Most of my crew are pretty intense STS9 fans, so we got to the railing to be front row and waited for the electronic-jam band to take the stage. They played an inspiring set, which included twists and jams on fan favorites like “EHM”, “Golden Gate”, “Circus”, and “Vapors”. This 14-song set just further proves that Sound Tribe can still jam out, and their show was definitely a high point in the festival.
And the amazing music did anything but stop – Emancipator could be heard while walking from just seeing Tribe. Douglas Appling, the producer known as Emancipator, is a gem among electronic music. Along with violinist Ilya Goldberg, the two put on a live show unlike any other. Older tunes such as “Elephant Survival”, “Greenland”, and “When I Go” were certain highlights of the duo’s set, but the two remixed Appling’s own creations “Eve II” and “Anthem” to shock and satisfy the crowd even more. I had somehow completely wandered off from being with anyone in my crew, which is also reminisce of Electric Forest, and decided to had back to camp before indulging in some early morning Silent Disco action.
Although the storms canceled the Spirit Lake Silent Disco the night before, the updated lineup caused many audience members to dance almost all morning. For those unaware of how a Silent Disco is set up, the idea is pure genius – two acts are performing at the same time and each person in the crowd has headphones with the ability to change channels between the two artists on stage. Eliot Lipp and Prophet Massive were the first two start the chilly night off by keeping our feet moving. Up Until Now, which is Jay Murphy’s stage name, had Leo Kulishevskiy join him on stage to add some violin to his beats. Meanwhile, Elliott Mess had Savi Fernandez sit in on guitar. Again, the power of collaborating live instruments with electronic acts is a crowd-pleaser, so this set was a pleasant surprise. The last two talented men to take the stage were Sir Charles and Vlad the Inhaler; it was apparent that both could’ve kept going until the sun had risen but the music had to end at 5 a.m., much to the dismay of every headphone-wearing guy or gal.
Despite some rough weather conditions, Suwannee Hulaween was an absolute success. Not only was the lineup what every festivalgoer wanted to relive festival season, but also Spirit Lake made the venue reflect beautiful light and art installations.
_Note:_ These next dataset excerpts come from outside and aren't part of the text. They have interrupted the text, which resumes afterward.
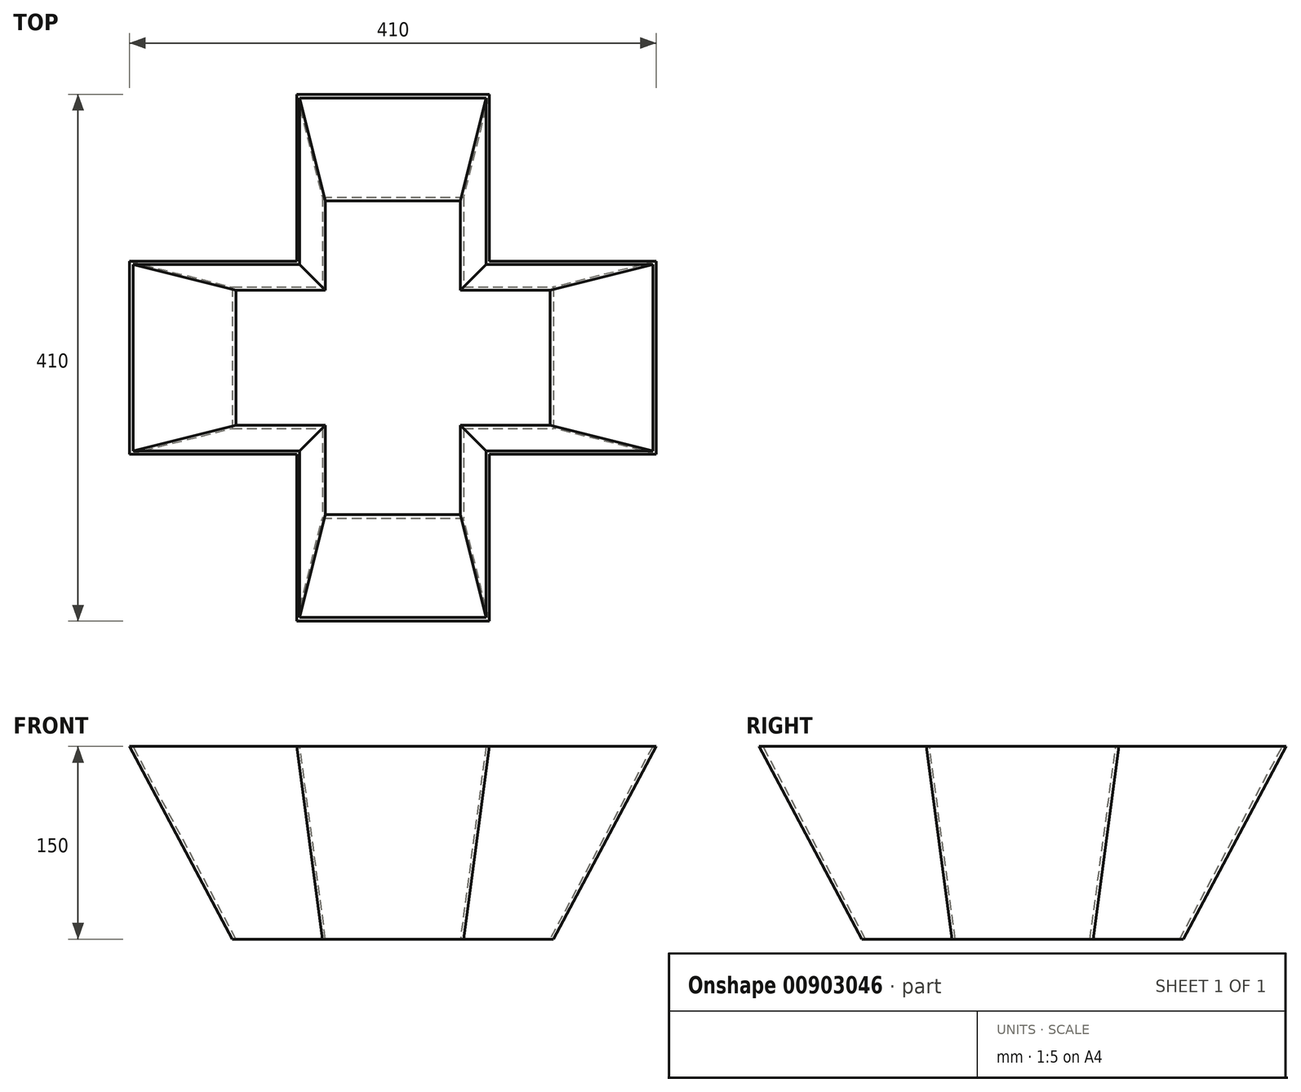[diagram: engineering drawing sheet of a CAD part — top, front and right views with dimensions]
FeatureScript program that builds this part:
annotation { "Feature Type Name" : "Feature", "Feature Type Description" : "" }
export const myFeature = defineFeature(function(context is Context, id is Id, definition is map)
    precondition{}
    {
        {
            var Q0;
            Q0=qCreatedBy(makeId("Top.planeOp"),FACE);
            var sketch = newSketch(context, id + "F0", { "sketchPlane" : qUnion([Q0])});
            skLineSegment(sketch, "E0.bottom", {"start": v(-55, 125) * mm, "end": v(55, 125) * mm});
            skLineSegment(sketch, "E0.top", {"start": v(-55, -125) * mm, "end": v(55, -125) * mm});
            skLineSegment(sketch, "E0.left", {"start": v(-55, 125) * mm, "end": v(-55, 55) * mm});
            skLineSegment(sketch, "E0.right", {"start": v(55, 125) * mm, "end": v(55, 55) * mm});
            skLineSegment(sketch, "E1.bottom", {"start": v(-125, 55) * mm, "end": v(-55, 55) * mm});
            skLineSegment(sketch, "E1.top", {"start": v(-125, -55) * mm, "end": v(-55, -55) * mm});
            skLineSegment(sketch, "E1.left", {"start": v(-125, 55) * mm, "end": v(-125, -55) * mm});
            skLineSegment(sketch, "E1.right", {"start": v(125, 55) * mm, "end": v(125, -55) * mm});
            skLineSegment(sketch, "E2.trimOffspring", {"start": v(55, 55) * mm, "end": v(125, 55) * mm});
            skLineSegment(sketch, "E3.trimOffspring", {"start": v(-55, -55) * mm, "end": v(-55, -125) * mm});
            skLineSegment(sketch, "E4.trimOffspring", {"start": v(55, -55) * mm, "end": v(55, -125) * mm});
            skLineSegment(sketch, "E5.trimOffspring", {"start": v(55, -55) * mm, "end": v(125, -55) * mm});
            skSolve(sketch);
        }
        {
            var Q0;
            Q0=qCreatedBy(makeId("Top.planeOp"),FACE);
            cPlane(context, id + "F1", {"entities" : qUnion([Q0]), "cplaneType" : CPlaneType.OFFSET, "offset" : 150 * mm, "width" : 150 * mm, "height" : 150 * mm});
        }
        {
            var Q0;
            Q0=qCreatedBy(id+"F1.planeOp",FACE);
            var sketch = newSketch(context, id + "F2", { "sketchPlane" : qUnion([Q0])});
            skLineSegment(sketch, "E6.bottom", {"start": v(-205, -75) * mm, "end": v(-75, -75) * mm});
            skLineSegment(sketch, "E6.top", {"start": v(-205, 75) * mm, "end": v(-75, 75) * mm});
            skLineSegment(sketch, "E6.left", {"start": v(-205, -75) * mm, "end": v(-205, 75) * mm});
            skLineSegment(sketch, "E6.right", {"start": v(205, -75) * mm, "end": v(205, 75) * mm});
            skLineSegment(sketch, "E7.bottom", {"start": v(-75, -205) * mm, "end": v(75, -205) * mm});
            skLineSegment(sketch, "E7.top", {"start": v(-75, 205) * mm, "end": v(75, 205) * mm});
            skLineSegment(sketch, "E7.left", {"start": v(-75, -205) * mm, "end": v(-75, -75) * mm});
            skLineSegment(sketch, "E7.right", {"start": v(75, -205) * mm, "end": v(75, -75) * mm});
            skLineSegment(sketch, "E8.trimOffspring", {"start": v(-75, 75) * mm, "end": v(-75, 205) * mm});
            skLineSegment(sketch, "E9.trimOffspring", {"start": v(75, -75) * mm, "end": v(205, -75) * mm});
            skLineSegment(sketch, "E10.trimOffspring", {"start": v(75, 75) * mm, "end": v(75, 205) * mm});
            skLineSegment(sketch, "E11.trimOffspring", {"start": v(75, 75) * mm, "end": v(205, 75) * mm});
            skSolve(sketch);
        }
        {
            var Q0;
            Q0=makeQuery(id+"F2.imprint","IMPRINT",FACE,{"disambiguationData":[TD([[makeQuery(id+"F2.imprint","IMPRINT",EDGE,{"derivedFrom":sQuery(id+"F2.wireOp",EDGE,"E6.bottom")}),1.0]])]});
            var Q1;
            Q1=makeQuery(id+"F0.imprint","IMPRINT",FACE,{"disambiguationData":[TD([[makeQuery(id+"F0.imprint","IMPRINT",EDGE,{"derivedFrom":sQuery(id+"F0.wireOp",EDGE,"E0.bottom")}),-1.0]])]});
            loft(context, id + "F3", {"sheetProfilesArray" : [{ "sheetProfileEntities" : qUnion([Q0]) }, { "sheetProfileEntities" : qUnion([Q1]) }]});
        }
        {
            var Q0;
            Q0=makeQuery(id+"F3.opLoft","CAP_FACE",FACE,{"disambiguationData":[OSD([makeQuery(id+"F2.imprint","IMPRINT",FACE,{"disambiguationData":[TD([[makeQuery(id+"F2.imprint","IMPRINT",EDGE,{"derivedFrom":sQuery(id+"F2.wireOp",EDGE,"E6.bottom")}),1.0]])]})])],"isStart":true});
            var Q1;
            Q1=makeQuery(id+"F3.opLoft","CAP_FACE",FACE,{"disambiguationData":[OSD([makeQuery(id+"F0.imprint","IMPRINT",FACE,{"disambiguationData":[TD([[makeQuery(id+"F0.imprint","IMPRINT",EDGE,{"derivedFrom":sQuery(id+"F0.wireOp",EDGE,"E0.bottom")}),-1.0]])]})])],"isStart":true});
            shell(context, id + "F4", {"entities" : qUnion([Q0, Q1]), "thickness" : 2.5 * mm});
        }
    });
For instance, the jellyfish dome was appropriately placed right between the Silent Disco and the lake, while multiple Voodoo-themed paintings slightly hid between the trees. Including festival favorites like a Ferris wheel and Starship seemed like the cherry on top of the perfect recipe for an inaugural festival.
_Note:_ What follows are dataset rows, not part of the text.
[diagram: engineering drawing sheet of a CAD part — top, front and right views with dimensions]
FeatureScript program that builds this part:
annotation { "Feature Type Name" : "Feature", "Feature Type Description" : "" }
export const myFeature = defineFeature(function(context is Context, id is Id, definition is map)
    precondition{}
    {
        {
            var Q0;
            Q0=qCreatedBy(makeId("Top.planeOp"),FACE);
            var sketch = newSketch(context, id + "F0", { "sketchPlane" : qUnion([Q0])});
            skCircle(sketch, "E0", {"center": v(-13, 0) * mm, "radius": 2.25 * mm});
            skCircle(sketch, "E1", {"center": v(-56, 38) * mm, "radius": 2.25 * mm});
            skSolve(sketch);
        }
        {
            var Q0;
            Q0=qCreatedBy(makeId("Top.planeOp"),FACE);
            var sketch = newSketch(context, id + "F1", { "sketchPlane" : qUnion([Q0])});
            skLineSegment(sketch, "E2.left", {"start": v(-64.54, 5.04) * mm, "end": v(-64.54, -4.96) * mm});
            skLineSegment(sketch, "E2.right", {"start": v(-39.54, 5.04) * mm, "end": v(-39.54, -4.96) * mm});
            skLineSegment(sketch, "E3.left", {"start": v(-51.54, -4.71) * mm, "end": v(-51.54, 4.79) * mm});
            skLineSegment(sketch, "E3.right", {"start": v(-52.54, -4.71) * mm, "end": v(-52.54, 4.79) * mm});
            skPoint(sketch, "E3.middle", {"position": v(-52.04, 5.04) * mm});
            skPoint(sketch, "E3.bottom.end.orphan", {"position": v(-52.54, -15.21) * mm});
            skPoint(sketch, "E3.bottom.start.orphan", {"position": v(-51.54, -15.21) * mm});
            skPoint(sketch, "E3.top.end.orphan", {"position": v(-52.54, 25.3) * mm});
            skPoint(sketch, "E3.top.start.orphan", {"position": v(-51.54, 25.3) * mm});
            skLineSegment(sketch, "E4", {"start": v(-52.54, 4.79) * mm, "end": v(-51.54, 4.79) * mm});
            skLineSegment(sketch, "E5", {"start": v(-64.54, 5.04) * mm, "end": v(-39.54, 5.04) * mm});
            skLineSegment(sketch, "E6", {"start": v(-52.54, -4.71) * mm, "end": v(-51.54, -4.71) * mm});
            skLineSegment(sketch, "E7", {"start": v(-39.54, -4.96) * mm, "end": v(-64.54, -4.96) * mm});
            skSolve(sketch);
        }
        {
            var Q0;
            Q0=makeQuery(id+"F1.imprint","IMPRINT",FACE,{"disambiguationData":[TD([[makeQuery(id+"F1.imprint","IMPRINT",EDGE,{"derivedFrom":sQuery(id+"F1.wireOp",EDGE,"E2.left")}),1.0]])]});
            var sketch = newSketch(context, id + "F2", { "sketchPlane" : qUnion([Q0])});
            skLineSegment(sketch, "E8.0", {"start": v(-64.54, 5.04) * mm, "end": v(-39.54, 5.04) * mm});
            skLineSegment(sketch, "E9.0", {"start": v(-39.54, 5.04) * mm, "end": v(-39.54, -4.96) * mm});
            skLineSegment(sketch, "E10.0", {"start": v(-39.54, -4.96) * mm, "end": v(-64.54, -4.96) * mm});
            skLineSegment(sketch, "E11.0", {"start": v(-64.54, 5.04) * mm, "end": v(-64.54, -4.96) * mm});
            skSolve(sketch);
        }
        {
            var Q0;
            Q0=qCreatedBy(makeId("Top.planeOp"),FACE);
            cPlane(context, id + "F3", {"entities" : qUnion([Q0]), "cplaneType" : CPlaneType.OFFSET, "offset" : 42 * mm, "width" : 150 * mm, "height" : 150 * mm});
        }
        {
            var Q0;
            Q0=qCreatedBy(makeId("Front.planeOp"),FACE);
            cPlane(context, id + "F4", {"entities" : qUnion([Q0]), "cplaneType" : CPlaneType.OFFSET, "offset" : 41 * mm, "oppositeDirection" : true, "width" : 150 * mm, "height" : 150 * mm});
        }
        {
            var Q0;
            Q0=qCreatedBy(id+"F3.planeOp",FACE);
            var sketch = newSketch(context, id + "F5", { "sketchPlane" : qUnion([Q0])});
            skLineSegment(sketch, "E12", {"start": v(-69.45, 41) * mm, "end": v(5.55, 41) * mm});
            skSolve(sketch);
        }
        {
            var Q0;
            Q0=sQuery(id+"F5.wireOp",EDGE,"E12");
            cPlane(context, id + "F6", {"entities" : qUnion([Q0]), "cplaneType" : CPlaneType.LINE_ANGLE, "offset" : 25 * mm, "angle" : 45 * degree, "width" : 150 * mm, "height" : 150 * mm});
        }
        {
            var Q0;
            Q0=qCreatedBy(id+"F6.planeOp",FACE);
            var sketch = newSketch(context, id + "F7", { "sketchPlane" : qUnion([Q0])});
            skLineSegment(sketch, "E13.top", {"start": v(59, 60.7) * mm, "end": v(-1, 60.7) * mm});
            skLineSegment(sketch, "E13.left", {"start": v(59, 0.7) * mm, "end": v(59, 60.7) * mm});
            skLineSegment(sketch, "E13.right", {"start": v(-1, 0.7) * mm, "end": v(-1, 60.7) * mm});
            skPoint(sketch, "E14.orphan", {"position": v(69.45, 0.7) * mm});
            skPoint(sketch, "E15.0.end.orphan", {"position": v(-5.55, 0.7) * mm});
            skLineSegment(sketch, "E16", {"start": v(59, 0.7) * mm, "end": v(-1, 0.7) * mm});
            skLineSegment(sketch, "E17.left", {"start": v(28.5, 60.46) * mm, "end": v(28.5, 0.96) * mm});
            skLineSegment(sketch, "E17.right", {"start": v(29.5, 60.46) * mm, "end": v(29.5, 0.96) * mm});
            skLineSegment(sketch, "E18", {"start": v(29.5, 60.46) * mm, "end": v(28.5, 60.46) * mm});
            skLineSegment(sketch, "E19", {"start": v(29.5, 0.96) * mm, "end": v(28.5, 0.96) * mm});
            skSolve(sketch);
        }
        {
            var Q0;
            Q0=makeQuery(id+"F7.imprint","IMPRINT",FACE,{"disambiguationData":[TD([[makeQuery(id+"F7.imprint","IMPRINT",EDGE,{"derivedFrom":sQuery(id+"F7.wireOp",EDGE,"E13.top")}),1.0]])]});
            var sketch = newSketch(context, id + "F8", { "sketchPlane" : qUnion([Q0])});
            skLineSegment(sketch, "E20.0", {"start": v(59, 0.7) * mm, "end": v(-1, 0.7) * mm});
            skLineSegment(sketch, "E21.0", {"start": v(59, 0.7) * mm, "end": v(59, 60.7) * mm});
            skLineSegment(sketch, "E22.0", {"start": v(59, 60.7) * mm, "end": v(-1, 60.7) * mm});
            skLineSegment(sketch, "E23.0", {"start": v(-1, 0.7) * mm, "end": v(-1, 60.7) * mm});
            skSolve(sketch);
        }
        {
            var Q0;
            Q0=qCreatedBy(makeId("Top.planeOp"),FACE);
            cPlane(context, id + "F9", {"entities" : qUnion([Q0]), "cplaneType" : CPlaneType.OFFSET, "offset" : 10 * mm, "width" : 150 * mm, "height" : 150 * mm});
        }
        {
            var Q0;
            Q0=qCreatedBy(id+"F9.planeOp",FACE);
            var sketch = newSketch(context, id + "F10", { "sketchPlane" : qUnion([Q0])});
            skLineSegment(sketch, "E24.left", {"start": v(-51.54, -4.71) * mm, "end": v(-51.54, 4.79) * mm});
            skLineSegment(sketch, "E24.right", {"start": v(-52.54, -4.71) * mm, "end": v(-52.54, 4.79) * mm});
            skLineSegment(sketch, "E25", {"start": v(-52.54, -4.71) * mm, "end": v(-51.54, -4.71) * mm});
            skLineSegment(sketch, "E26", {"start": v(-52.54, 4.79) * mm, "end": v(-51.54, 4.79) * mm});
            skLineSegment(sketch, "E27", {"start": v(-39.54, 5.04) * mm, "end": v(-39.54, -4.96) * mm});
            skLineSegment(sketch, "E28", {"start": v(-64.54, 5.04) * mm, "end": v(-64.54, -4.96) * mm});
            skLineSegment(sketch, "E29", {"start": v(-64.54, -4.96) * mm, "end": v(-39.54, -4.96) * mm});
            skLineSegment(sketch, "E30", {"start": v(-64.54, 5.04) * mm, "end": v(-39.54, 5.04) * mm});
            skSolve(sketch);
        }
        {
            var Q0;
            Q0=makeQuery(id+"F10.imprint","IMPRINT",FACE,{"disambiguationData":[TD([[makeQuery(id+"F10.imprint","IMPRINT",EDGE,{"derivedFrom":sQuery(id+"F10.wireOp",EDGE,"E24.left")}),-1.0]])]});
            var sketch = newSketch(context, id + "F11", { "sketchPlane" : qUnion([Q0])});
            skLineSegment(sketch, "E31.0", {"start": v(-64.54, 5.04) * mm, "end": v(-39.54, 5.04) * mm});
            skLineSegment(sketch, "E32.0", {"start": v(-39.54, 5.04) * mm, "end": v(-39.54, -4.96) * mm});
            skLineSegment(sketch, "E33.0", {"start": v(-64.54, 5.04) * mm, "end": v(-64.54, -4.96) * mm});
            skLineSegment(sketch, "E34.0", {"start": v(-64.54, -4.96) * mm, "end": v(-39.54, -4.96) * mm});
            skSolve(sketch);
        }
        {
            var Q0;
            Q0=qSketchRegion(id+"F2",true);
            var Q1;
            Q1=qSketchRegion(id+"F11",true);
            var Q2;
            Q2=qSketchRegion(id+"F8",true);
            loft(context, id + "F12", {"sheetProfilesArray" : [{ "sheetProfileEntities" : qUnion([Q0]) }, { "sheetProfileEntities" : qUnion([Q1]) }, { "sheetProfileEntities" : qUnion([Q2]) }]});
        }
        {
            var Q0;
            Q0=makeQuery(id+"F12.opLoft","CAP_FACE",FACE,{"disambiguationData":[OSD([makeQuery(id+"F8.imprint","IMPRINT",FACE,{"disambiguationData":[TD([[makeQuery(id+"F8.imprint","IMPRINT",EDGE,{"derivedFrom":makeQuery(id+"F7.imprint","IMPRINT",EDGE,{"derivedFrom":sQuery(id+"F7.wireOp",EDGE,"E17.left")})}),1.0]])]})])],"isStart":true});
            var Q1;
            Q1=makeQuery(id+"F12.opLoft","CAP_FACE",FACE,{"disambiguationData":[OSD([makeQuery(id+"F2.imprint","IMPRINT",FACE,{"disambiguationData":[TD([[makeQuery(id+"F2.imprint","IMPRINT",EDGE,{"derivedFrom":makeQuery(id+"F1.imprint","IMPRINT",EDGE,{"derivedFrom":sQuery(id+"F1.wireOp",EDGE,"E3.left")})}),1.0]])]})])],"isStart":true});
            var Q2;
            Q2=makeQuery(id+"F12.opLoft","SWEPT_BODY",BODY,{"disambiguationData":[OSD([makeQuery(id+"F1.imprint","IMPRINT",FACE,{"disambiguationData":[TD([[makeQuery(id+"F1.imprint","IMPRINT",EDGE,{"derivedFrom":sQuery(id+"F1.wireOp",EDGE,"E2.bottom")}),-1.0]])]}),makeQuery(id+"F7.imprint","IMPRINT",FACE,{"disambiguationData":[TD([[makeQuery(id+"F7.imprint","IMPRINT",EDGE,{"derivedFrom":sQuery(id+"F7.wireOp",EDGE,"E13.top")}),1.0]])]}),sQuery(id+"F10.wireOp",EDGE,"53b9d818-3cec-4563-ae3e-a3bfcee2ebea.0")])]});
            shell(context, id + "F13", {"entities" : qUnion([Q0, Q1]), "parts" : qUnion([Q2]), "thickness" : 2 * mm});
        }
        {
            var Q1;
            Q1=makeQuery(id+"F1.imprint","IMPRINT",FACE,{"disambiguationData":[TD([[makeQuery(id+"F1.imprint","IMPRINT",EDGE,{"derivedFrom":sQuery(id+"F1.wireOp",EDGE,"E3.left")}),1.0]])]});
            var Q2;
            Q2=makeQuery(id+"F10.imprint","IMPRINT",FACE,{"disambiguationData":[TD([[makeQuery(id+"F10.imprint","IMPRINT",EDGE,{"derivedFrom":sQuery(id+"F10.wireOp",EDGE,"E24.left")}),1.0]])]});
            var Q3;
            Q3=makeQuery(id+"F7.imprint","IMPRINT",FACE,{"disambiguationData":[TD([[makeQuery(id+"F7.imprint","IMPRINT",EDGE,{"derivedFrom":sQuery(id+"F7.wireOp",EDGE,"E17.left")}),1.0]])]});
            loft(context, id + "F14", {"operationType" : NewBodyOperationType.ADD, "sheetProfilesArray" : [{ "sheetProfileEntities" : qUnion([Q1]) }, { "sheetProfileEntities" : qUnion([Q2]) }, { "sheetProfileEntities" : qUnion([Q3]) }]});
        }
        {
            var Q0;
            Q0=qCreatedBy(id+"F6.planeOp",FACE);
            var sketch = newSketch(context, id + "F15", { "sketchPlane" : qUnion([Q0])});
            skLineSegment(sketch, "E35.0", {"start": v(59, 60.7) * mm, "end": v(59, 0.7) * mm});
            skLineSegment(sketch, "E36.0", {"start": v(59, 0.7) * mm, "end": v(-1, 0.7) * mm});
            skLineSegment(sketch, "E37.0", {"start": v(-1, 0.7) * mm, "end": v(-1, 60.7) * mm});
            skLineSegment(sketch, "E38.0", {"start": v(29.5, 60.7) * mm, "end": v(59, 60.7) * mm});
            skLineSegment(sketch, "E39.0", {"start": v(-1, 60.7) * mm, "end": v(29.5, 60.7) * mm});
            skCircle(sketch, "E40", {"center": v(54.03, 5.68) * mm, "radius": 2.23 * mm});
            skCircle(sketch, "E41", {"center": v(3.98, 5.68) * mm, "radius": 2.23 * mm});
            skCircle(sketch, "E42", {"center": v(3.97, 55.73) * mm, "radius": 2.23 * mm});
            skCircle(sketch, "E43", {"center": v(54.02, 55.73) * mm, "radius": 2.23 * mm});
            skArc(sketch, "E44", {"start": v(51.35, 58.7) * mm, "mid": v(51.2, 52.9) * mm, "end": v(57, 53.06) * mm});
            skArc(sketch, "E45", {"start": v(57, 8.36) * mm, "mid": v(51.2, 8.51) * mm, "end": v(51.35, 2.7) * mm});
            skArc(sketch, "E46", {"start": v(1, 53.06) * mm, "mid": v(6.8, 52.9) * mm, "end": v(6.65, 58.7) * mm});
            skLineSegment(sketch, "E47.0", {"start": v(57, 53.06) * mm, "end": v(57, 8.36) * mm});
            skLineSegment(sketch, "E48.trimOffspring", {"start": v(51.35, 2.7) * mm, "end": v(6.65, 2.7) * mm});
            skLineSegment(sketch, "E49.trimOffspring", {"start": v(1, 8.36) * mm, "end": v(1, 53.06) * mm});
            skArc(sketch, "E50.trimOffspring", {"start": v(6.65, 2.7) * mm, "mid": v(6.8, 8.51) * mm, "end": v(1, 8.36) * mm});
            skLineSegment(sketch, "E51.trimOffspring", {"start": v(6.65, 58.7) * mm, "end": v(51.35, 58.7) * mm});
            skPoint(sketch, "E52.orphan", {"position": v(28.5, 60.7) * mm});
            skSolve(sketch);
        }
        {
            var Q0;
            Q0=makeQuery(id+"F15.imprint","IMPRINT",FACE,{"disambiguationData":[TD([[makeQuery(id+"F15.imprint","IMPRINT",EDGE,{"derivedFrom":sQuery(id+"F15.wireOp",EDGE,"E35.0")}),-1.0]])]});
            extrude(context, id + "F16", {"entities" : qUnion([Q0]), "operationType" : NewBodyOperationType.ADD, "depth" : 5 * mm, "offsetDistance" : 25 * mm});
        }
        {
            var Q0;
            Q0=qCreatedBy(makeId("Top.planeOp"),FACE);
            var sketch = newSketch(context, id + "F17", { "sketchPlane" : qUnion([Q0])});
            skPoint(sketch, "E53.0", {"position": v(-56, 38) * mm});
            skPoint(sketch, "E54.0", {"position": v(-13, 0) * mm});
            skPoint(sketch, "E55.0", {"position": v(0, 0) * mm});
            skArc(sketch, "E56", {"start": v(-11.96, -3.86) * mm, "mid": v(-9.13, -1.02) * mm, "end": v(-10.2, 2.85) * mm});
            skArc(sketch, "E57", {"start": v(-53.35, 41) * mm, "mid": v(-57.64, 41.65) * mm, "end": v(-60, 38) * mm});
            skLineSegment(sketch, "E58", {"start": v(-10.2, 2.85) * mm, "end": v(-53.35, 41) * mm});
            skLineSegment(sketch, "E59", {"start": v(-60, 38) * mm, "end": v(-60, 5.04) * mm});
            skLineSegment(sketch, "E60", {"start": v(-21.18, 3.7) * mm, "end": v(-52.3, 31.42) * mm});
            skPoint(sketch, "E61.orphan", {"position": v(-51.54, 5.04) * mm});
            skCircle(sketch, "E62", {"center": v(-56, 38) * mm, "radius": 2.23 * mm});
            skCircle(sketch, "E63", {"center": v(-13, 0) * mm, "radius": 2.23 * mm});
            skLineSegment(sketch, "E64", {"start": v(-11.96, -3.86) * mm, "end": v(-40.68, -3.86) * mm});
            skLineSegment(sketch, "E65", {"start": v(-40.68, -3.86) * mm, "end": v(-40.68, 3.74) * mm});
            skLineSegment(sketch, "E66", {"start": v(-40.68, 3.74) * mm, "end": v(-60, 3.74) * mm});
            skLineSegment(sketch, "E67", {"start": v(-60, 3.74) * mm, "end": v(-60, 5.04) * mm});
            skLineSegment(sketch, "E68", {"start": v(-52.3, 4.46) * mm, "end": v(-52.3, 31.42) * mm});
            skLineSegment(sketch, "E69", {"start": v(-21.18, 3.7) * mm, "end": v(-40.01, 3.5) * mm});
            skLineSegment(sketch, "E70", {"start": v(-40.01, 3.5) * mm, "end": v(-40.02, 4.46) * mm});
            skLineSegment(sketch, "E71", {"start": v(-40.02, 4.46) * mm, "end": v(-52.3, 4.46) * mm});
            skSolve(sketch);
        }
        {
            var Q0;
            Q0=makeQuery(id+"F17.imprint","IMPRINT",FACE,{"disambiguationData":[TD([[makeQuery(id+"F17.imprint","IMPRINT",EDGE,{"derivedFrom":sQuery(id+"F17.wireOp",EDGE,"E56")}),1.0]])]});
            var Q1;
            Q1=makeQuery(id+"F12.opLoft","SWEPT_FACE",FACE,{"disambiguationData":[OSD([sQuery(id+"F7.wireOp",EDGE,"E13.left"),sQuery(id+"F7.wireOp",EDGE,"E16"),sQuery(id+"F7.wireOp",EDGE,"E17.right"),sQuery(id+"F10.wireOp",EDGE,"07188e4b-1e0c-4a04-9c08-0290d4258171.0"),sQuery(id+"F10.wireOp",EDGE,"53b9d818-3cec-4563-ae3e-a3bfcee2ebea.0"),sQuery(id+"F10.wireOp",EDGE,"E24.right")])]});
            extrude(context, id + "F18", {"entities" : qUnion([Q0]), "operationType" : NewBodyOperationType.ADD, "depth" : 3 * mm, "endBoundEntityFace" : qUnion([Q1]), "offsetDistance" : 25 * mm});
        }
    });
The String Cheese Incident was of course the number one can’t-miss group, with the second, fourth, and last sets being the most crucial sets to have caught. Moon Taxi, STS9, and Emancipator are my top three sets after SCI, with Up Until Now and Sir Charles winning my heart at the Silent Disco.
Everyone who pulled the festival off, especially with the show cancellations, did an impressive job. I cannot wait to see what surprises will unveil next year at Suwannee Hulaween 2014! You might want to start working and planning out your costumes now.